Gebet ist gelebte Hoffnung. Und tatsächlich ist im Gebet die tiefe Einsicht enthalten: Wir treten mit dem einen Gott, dem Schöpfer aller Dinge, in eine liebende Verbindung ein, und dadurch erkennen wir die Sinnlosigkeit menschlicher Trennungen und Vorurteile und erahnen die außerordentlichen Möglichkeiten, die sich vor uns auftun, wenn unsere Herzen sich zu Gottes Wahrheit, zu seinem Plan für einen jeden von uns und für unsere Welt bekehren.

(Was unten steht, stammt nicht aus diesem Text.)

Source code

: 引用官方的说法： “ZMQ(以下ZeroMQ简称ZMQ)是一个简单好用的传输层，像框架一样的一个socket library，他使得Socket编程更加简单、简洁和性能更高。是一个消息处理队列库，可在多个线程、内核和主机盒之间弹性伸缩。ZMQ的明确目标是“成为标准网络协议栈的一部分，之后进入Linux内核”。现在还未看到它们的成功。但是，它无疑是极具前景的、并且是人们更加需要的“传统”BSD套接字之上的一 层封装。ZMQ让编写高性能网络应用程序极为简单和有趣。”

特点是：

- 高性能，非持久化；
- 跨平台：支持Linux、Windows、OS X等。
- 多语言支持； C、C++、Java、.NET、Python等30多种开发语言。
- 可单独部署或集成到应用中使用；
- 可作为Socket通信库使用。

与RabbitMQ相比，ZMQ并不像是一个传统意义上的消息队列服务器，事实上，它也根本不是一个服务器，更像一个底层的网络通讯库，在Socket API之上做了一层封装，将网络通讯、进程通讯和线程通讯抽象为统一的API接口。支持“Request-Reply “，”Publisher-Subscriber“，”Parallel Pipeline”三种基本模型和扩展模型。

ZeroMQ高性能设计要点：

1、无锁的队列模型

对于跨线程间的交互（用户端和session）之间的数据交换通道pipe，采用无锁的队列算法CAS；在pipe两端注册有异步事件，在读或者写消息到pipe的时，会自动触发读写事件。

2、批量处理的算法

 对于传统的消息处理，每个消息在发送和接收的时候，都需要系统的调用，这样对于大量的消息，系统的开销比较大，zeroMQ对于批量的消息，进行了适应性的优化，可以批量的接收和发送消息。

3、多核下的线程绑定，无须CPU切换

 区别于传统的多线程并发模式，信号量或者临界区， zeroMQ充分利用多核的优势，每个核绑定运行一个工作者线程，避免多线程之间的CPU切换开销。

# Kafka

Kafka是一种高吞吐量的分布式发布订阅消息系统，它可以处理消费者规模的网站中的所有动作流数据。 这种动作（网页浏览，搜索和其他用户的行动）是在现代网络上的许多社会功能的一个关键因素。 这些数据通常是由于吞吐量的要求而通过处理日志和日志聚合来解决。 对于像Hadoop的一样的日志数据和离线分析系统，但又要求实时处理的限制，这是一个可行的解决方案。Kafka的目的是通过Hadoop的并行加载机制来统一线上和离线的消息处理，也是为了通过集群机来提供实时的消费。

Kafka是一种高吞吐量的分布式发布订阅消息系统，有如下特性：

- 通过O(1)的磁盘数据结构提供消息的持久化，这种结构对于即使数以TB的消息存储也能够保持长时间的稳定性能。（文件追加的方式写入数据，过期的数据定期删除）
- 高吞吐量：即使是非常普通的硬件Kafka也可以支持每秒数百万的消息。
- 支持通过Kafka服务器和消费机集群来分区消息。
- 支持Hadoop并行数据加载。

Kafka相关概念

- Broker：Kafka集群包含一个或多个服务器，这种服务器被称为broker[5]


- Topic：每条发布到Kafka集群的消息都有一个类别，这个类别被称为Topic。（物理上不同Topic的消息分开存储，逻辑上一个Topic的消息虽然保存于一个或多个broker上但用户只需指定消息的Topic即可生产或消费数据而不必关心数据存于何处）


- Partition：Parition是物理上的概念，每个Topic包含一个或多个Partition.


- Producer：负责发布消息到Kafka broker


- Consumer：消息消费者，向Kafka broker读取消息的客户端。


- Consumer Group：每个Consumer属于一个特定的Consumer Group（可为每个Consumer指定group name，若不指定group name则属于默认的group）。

Liebe junge Freunde, besonders euch möchte ich sagen, daß ich in eurer Mitte Kraft von Gott erhalte. eure Erfahrung von Prüfungen, euer Zeugnis an Mitgefühl und eure Entschlossenheit, die Hindernisse, denen ihr begegnet, zu überwinden, bestärken mich in der Überzeugung, daß das Leiden eine Änderung zum Guten herbeiführen kann. Sei es in unseren eigenen Prüfungen, sei es, daß wir anderen in ihren Mühen zur Seite stehen, wir bekommen einen Einblick in das Wesen unseres Menschseins, wir werden sozusagen menschlicher. Und wir lernen nach und nach, auf einer anderen Ebene, daß selbst Herzen, die von Zynismus, Ungerechtigkeit oder von mangelnder Bereitschaft zur Vergebung verhärtet sind, niemals jenseits der Reichweite Gottes liegen, sondern immer für eine neue Art des Daseins, eine Vision des Friedens geöffnet werden können.
Ich rufe Sie alle dazu auf, jeden Tag für unsere Welt zu beten. Und heute möchte ich Sie bitten, eine besondere Aufgabe zu übernehmen: Bitte, beten Sie für mich an jedem Tag meiner Pilgerreise; für meine eigene geistliche Erneuerung im Herrn und für die Bekehrung der Herzen zu Gottes Weg der Vergebung und der Solidarität, so daß meine – unsere – Hoffnung auf Einheit und Frieden in der Welt reiche Frucht bringen möge.
Gott segne Sie und Ihre Familien, die Lehrer, Pfleger, Verwalter und Wohltäter dieses Zentrums. Unsere Liebe Frau, die Königin des Friedens, möge Sie auf dem Pilgerweg ihres Sohnes, des Guten Hirten, beschützen und leiten.